BEGIN Dataset entries

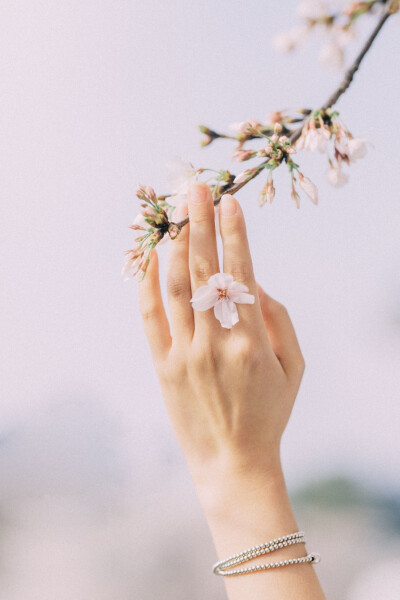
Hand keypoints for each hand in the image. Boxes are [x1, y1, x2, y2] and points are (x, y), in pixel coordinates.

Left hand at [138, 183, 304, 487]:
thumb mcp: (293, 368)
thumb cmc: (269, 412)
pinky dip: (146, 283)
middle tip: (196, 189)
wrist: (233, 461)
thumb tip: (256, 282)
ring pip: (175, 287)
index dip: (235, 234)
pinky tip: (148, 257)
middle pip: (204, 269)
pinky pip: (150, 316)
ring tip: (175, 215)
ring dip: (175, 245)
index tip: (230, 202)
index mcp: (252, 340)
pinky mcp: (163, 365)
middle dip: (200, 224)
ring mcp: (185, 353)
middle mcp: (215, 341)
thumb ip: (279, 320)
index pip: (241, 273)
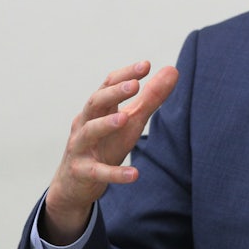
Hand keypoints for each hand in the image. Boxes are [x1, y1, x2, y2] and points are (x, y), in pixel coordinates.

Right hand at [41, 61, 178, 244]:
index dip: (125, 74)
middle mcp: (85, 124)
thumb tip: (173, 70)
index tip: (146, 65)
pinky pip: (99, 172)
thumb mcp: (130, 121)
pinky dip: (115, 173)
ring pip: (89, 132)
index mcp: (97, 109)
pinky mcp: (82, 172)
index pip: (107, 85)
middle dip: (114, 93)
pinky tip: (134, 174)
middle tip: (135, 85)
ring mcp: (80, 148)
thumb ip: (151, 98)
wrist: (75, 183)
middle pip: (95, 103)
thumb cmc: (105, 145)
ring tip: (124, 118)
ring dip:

END Dataset entries
BEGIN Dataset entries

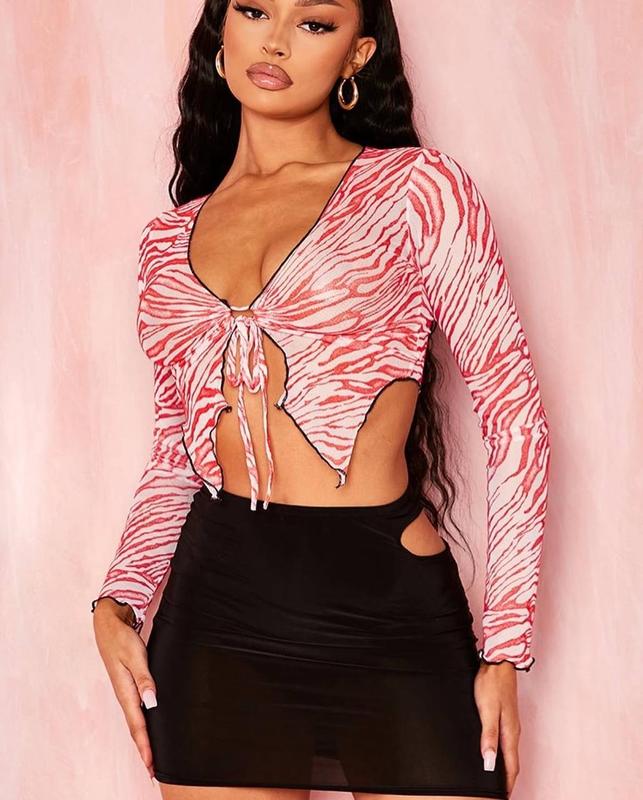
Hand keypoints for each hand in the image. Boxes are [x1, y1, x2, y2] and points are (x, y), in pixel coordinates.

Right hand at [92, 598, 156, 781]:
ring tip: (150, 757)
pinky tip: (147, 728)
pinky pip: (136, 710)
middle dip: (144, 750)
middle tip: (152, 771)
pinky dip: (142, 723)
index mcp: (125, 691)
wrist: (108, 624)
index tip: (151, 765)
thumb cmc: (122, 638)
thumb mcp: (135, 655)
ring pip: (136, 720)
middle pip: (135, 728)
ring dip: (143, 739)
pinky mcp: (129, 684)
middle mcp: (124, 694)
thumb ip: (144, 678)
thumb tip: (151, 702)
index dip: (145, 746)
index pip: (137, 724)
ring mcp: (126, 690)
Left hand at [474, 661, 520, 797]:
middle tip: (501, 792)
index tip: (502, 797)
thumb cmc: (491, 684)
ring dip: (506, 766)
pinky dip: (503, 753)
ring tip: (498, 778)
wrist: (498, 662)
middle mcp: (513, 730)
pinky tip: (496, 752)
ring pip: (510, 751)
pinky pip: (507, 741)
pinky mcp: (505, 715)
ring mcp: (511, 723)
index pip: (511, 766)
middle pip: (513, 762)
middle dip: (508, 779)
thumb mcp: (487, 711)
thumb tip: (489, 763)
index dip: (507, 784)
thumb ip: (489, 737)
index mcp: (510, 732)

END Dataset entries

Please return only the lines above, starting at the line that has "middle pip: (135, 728)" and ending at the line that has "thumb mcp: (487, 711)", keeping both and leaving each one unchanged.

Expected output
middle pip: (135, 728)
ring dip: (143, 739)
pinky mcp: (129, 684)
middle mcp: (124, 694)
thumb ip: (144, 678)
thumb tip: (151, 702)
index dip: (145, 746)
index pip: (137, 724)
ring mcp: (126, 690)
Left hand at [474, 661, 520, 797]:
middle tip: (501, 792)
index tip: (502, 797)
thumb cmc: (491, 684)
ring dip: (506, 766)
pinky dip: (503, 753)
ring tip: (498, 778)
wrist: (498, 662)
middle mcp: (513, 730)
pinky tip: (496, 752)
ring pip: (510, 751)
pinky pip: (507, 741)
pinky mcp: (505, 715)
ring mcp: (511, 723)
index pip: (511, 766)
middle pip: (513, 762)
middle dip: (508, 779)
thumb mcp: (487, 711)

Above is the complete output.